TEXT UNDER STUDY ::

+===+

But Davis gave a glimpse her senior year at Buford High, when she abruptly quit the basketball team in the middle of the season to focus on her health. After a battery of tests, the diagnosis was Meniere’s disease. That could explain the pattern of balance and inner-ear problems she dealt with for years.
When Davis was 11, she woke her parents one night in their hotel room at one of her basketball tournaments, violently sick to her stomach. She couldn’t open her eyes, and when a doctor who rushed to help finally did, her eyes were rotating like “pupils on cartoons,” her mother Kendra Davis said.
“If you stood in the middle of a room and you spun in a circle and then you stop spinning,” said Davis, explaining the sensation. “It’s like the room is spinning.”
There was ringing in her ears, tinnitus. Within a matter of three weeks, Davis learned at a follow-up appointment that she had lost 70 percent of her hearing in her left ear. She underwent a CT scan, an MRI and even a spinal tap, testing everything from meningitis to a brain tumor.

+===+

Saved data entries:
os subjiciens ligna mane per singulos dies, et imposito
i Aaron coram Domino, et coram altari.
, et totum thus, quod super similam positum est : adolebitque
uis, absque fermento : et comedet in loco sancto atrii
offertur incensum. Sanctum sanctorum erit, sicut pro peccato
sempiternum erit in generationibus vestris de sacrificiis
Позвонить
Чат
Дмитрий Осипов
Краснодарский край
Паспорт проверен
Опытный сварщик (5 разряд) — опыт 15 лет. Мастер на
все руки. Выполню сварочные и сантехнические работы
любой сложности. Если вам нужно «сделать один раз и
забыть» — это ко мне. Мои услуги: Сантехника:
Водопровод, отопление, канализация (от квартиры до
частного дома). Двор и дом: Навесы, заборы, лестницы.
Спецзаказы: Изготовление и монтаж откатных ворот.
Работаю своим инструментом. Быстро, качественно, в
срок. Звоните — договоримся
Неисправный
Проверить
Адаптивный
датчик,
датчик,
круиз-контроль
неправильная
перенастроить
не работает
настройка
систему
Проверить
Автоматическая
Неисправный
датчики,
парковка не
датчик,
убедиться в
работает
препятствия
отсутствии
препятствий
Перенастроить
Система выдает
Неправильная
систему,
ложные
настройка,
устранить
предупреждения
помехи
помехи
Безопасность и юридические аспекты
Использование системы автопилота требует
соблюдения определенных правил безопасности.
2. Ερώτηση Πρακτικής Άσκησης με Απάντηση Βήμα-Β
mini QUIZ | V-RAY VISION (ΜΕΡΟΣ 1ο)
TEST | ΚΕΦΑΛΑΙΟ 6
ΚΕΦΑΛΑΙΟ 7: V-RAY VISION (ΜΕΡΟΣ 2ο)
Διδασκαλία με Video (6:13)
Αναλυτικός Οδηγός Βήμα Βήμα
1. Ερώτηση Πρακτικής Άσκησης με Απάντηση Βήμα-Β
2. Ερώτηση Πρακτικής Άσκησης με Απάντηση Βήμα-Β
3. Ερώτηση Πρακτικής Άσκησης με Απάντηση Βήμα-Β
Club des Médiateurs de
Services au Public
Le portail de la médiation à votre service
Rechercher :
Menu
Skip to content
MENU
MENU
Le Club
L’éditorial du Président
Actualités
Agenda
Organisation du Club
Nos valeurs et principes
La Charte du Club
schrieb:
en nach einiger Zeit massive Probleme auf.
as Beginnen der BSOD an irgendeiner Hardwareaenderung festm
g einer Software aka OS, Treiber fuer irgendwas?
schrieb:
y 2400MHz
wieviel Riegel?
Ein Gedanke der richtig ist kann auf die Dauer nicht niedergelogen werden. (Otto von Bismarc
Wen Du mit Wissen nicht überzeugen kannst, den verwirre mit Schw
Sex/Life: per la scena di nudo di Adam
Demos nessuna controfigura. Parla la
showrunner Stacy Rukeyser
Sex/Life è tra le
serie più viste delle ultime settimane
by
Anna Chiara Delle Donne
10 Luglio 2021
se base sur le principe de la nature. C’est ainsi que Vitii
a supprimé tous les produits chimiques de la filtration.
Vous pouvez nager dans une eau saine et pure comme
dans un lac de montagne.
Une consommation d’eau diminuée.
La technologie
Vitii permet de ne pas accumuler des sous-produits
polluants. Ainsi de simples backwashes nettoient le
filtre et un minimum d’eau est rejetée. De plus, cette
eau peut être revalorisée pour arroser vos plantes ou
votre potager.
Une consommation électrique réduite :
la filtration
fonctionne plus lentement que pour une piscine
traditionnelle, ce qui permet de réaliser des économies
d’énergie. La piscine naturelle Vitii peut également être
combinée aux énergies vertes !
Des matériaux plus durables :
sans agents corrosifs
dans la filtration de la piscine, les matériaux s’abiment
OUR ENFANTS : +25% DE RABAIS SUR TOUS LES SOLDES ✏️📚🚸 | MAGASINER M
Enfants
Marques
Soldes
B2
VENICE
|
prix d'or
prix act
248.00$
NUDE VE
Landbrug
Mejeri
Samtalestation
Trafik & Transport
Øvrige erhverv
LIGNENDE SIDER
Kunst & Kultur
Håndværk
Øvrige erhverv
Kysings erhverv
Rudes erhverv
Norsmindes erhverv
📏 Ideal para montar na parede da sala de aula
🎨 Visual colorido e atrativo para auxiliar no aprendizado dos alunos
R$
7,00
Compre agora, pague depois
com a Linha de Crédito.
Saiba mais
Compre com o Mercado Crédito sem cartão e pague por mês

+===+

Recast the paragraph of the text on Davis's health that opens with "There was ringing in her ears" as a short bulleted list, keeping its main facts.

- Davis had ringing in her ears (tinnitus).
- Within three weeks, a follow-up appointment showed she had lost 70 percent of the hearing in her left ear.
- She had a CT scan, an MRI and a spinal tap, with tests for conditions ranging from meningitis to a brain tumor.